No Longer Home: A Brief Exploration of an Impermanent Life – PC Review
Playing No Longer Home was difficult. It has been equally as difficult to write this review. Unfortunately for me, I hated my time at University. My depression only got worse and I was often very alone. By the time my final few weeks rolled around, I fell into one of the worst depressions of my life. I came to the stark realisation that real life, the impending doom that no one prepares you for, was suddenly upon me. I neither felt ready nor content with leaving. There was so much I hadn’t accomplished. I didn’t do all the things I’d hoped to, lived the lives I’d wished to live, been the person I’d swore I’d be.
In those final few weeks, I reflected on my time at University. I thought about how I’d wished I’d done things differently, and how scared I was of moving forward. My experience was a painful one and a memory that haunts me to this day. So, what does any of this have to do with No Longer Home? Well, No Longer Home is a game all about the dreary drudgery of student life. It is also an allegory for the unfortunate abandonment of students once they’ve finished. It is about understanding to accept your place in a world that doesn’t seem to want you. No Longer Home is a game that I resonated with on an unparalleled level. It was both a sombre yet sobering experience. Despite the difficulty of reliving that part of my life, I’m glad I experienced this artistic masterpiece.
“No Longer Home’s narrative is a perfectly crafted tableau vivant.”

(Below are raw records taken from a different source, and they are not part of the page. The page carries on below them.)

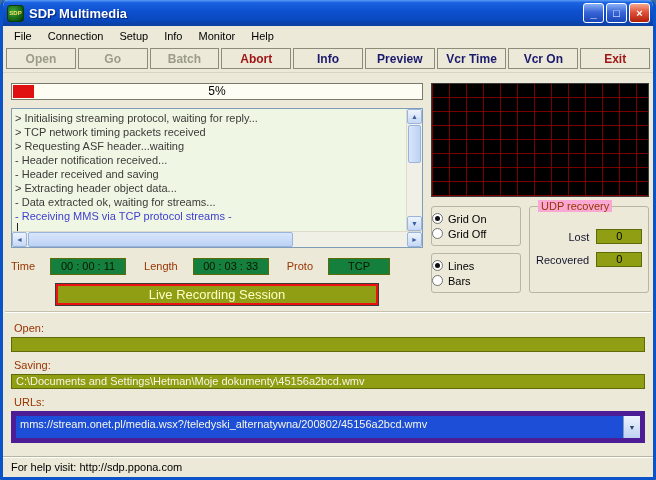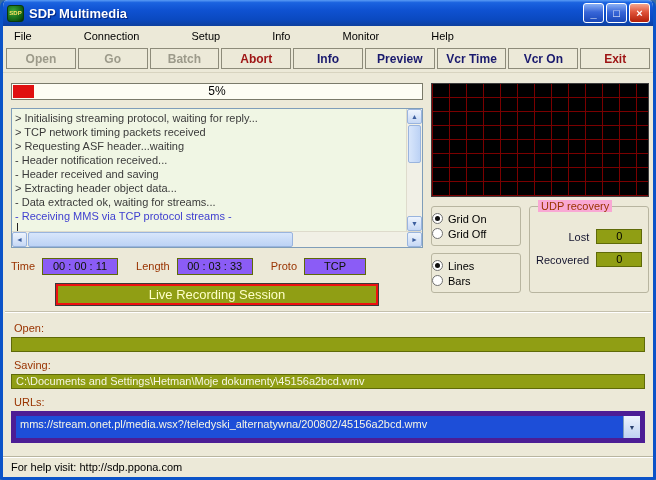--- a/index.html
+++ b/index.html
@@ -57,7 +57,6 @@
     font-size: 11px; color: #000;
     padding-left: 3px;
     background: #ece9d8;
-    gap: 36px;
   }
   .menu-item { padding: 3px 8px; cursor: default; }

No Longer Home is an incredible exploration of the impermanence of life. It is a beautiful reflection of the unshakable melancholy we feel when contemplating time and its ephemeral nature. Its narrative is deeply rooted in one of the most apprehensive and uncertain times in a person’s life: the end of education. It weaves together the emotions of precariousness and unpredictability with an almost transcendent sense of surreality. No Longer Home simultaneously interweaves a devastating story of loss and irresolution with a heartwarming tale of love and moving on.

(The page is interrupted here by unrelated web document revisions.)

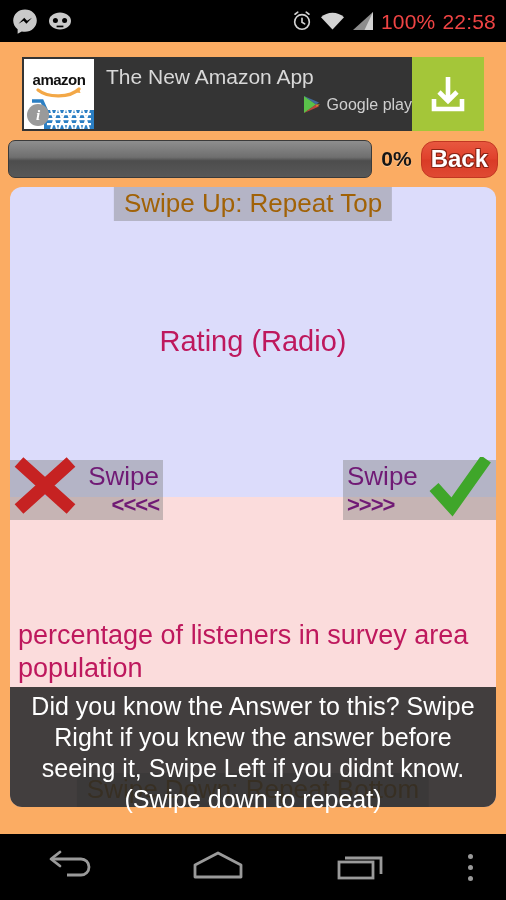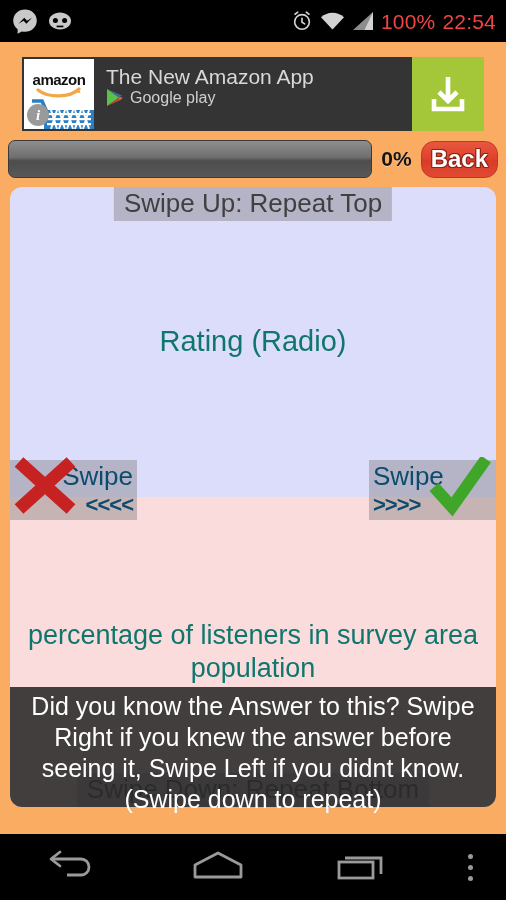--- a/index.html
+++ b/index.html
@@ -353,7 +353,7 @@
         </svg>
       </span>
       <span class="sb-text">100%</span>
-      <span class="sb-text">22:54</span>
+      <span class="sb-text">22:58</span>
     </div>
   </div>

All of this is to say that No Longer Home’s narrative is a perfectly crafted tableau vivant. It is a distressingly accurate window into the world of this generation’s hapless youth. At times, it is a solemnly sombre experience to play through this all-too-brief hour-long game. But that doesn’t mean it is without hope or optimistic anticipation. Despite its symbolic rotting fruit, soul-sucking inner demons, allegorical video games and heartbreaking farewells, No Longer Home remains an entirely uplifting title. Based on the developer’s genuine experiences, its grounding in reality allows it to be elevated beyond a frivolous attempt to encapsulate a feeling so intimately personal.
“Ultimately I think No Longer Home is best played by those seeking affirmation that they’re not alone.”
Beyond its highly resonant narrative, No Longer Home is a genuinely captivating experience. Its use of abstract imagery and an almost theatre-like approach to the staging of each location helps elevate the themes of uncertainty and disquietude. The philosophical discussions had by the various characters that float in and out of the protagonists’ lives are injected with a deeper sense of meaning and personality due to the inclusion of player choice. Sure, sitting back and watching the lives of Ao and Bo would have been interesting in and of itself. But having the ability to insert oneself into the narrative by way of dialogue choices allows it to become a more personal and evocative experience.
Ultimately I think No Longer Home is best played by those seeking affirmation that they’re not alone. In this plague-ridden world where our past, present and futures are being shaped by the incompetence of those in control, it is easy to succumb to the sentiment we are helpless. While No Longer Home won’t fix that, it will certainly offer perspective in a time where our reality no longer aligns with our understanding of how the world works.
I could go into more depth about its story, symbolism and systems. I could even do a 10,000-word breakdown and analysis of the themes, visuals and world present in No Longer Home. But I strongly believe that all of it should be left unspoiled for now. It is honestly best for you to experience it for yourselves.
*Disclaimer: Reviewed on PC, code was provided by the Publisher.
No Longer Home Review
No Longer Home is a genuinely poignant and heartfelt work of art that succinctly documents the turmoil and uncertainty of youth. Its visual style encapsulates the surreality and abstract nature of mental health in a way I've never quite seen done before. While this may be one of the more sombre games I've reviewed, it is still well worth experiencing.